Figure 4. Usp7 Attenuates Slimb-Cul1- and Hib-Cul3-mediated Ci Ubiquitination through Its Deubiquitinating Activity.

(A) Both Fg-Usp7 and Fg-Usp7^CA could bind Myc-Ci in S2 cells.

(B-E) Comparison of adult wing phenotypes from control flies (B), usp7 knockdown (C), Fg-usp7 expression in usp7 knockdown background (D), Fg-usp7^CA expression in usp7 knockdown background (E). Arrows marked the space between vein3 and vein4.

(F-F”) A wing disc expressing usp7^CA with MS1096 was immunostained to show Fg tag (white) and Ci (green). Ci level was not upregulated by usp7^CA expression (arrow).

(G-G”) A wing disc expressing usp7^CA with MS1096 was stained for Fg tag (white) and dpp-lacZ (green). usp7^CA overexpression decreased dpp-lacZ expression (arrow).

(H-H’) A wing disc expressing usp7-ΔMATH with MS1096 was stained with Fg tag (white) and Ci (green) antibodies. Ci level was not altered by usp7-ΔMATH expression (arrow).

(I-L) Wing discs expressing usp7 RNAi (I), Fg-usp7/usp7 RNAi (J), Fg-usp7^CA/usp7 RNAi (K) or Fg-usp7-ΔMATH/usp7 RNAi (L) were stained for dpp-lacZ expression (white). The attenuation of dpp-lacZ caused by usp7 knockdown (I, arrow) could be restored by the expression of Fg-usp7 (J, arrow), but not Fg-usp7^CA (K, arrow) and Fg-usp7-ΔMATH (L, arrow).
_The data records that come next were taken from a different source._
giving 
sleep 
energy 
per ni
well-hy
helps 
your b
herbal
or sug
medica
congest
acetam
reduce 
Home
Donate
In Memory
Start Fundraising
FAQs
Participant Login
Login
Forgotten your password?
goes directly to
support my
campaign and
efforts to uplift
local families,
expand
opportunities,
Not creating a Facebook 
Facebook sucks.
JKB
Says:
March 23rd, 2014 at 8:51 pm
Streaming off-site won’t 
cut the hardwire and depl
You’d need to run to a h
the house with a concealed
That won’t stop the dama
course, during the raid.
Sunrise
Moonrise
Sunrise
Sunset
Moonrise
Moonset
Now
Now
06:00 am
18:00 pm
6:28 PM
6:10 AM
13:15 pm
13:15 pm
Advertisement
(M) Western blots of immunoprecipitates (top) or lysates (bottom three panels) from S2 cells expressing indicated proteins and treated with MG132.

(N) Knockdown of usp7 using usp7-dsRNA promoted Ci ubiquitination in S2 cells.

(O) usp7-dsRNA could effectively knock down Fg-usp7 expression in S2 cells. Actin acts as a loading control.

(P-Q) Transfected S2 cells were treated with MG132 for 4hrs before cell harvesting. Fg-Usp7 decreased, but Fg-Usp7^CA promoted Ci ubiquitination mediated by Slimb-Cul1 (P) and Hib-Cul3 (Q). From M-Q, quantification analyses of the ubiquitination levels of Ci were shown below each autoradiogram. Data are means±SD from three independent experiments.